Only the number is wanted: how many lines in the data contain "example"?

[Collected data]
========

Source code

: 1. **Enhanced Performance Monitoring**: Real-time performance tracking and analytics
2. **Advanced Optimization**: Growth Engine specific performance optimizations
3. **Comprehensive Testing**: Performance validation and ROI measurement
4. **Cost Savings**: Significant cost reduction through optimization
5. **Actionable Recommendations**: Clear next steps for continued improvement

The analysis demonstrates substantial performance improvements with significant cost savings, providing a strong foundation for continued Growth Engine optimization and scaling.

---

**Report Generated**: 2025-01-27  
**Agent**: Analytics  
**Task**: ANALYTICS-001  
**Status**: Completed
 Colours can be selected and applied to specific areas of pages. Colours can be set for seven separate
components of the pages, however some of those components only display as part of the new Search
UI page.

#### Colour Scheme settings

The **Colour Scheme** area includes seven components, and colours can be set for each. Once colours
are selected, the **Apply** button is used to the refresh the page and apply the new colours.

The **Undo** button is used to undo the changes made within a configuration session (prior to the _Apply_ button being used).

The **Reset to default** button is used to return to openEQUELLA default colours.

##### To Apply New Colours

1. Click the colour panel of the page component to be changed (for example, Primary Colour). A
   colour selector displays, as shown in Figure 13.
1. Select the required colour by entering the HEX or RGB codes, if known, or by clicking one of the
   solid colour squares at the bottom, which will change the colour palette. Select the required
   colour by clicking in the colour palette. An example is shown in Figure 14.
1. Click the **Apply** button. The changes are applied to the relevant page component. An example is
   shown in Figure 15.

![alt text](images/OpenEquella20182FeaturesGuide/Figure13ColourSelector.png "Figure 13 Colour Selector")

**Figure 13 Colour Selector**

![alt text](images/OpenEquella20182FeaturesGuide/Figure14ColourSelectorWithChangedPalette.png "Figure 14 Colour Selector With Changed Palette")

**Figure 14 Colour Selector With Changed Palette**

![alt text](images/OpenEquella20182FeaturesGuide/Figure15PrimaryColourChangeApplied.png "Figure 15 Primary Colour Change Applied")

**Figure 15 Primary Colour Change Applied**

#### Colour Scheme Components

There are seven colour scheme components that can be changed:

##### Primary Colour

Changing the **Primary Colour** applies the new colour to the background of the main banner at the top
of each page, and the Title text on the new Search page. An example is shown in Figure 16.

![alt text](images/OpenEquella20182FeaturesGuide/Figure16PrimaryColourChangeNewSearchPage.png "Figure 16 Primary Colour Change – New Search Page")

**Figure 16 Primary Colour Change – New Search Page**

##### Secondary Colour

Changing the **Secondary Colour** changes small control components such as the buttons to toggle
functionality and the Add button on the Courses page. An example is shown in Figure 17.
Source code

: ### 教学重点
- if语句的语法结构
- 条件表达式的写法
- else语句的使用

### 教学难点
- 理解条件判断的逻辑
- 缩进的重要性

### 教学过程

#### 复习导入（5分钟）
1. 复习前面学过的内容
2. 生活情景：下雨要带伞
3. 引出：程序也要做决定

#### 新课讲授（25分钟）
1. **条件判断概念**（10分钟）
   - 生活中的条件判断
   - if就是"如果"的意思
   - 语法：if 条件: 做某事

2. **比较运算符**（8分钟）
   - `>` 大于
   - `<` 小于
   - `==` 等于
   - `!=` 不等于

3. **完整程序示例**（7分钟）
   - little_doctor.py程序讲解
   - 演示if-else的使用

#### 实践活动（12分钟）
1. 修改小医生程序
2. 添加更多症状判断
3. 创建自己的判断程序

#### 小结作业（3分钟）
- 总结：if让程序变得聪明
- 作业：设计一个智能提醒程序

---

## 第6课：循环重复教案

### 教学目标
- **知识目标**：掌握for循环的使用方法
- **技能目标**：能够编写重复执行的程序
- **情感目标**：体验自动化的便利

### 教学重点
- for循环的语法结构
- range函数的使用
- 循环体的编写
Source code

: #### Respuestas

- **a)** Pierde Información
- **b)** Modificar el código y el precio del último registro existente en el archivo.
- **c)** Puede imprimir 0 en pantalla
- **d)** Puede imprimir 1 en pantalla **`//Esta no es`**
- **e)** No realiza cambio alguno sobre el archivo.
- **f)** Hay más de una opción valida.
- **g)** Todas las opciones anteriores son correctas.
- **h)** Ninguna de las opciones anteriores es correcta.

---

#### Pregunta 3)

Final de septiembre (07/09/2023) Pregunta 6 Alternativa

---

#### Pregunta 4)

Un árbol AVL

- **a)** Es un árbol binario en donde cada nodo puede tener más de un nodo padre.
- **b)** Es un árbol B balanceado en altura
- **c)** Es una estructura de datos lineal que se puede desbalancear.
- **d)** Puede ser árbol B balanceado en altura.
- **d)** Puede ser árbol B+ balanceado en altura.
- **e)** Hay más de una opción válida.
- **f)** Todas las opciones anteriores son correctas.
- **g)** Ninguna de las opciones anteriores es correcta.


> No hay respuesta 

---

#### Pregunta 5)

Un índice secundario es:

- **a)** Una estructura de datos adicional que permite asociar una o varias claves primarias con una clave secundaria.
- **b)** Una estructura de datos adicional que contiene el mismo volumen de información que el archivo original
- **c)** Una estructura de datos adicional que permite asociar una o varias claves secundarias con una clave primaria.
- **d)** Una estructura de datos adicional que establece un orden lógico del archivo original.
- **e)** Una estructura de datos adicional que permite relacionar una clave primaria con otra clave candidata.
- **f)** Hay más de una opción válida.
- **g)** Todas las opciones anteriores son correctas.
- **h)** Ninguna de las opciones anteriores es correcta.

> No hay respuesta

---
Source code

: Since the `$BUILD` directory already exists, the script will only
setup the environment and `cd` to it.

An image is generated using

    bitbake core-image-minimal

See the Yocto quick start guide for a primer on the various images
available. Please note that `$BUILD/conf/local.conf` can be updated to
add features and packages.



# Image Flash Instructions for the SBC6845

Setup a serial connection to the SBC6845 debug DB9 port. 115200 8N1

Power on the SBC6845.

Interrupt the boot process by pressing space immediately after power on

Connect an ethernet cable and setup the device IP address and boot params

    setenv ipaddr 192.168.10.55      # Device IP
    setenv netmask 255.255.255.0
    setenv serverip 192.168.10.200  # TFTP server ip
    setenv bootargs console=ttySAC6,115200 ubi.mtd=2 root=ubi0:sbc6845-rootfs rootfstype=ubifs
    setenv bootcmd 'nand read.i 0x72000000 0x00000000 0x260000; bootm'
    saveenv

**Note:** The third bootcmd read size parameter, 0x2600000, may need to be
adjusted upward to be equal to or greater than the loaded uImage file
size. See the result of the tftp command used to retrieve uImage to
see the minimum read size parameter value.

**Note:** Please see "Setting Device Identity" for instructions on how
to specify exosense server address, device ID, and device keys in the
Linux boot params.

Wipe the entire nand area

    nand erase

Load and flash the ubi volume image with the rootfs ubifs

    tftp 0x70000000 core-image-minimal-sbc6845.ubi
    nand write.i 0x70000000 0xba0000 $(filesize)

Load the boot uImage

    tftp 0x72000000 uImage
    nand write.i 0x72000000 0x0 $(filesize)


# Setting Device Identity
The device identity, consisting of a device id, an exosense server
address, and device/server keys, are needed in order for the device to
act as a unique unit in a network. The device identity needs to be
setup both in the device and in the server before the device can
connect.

========

◆ PROBLEM SOLUTION ◆
5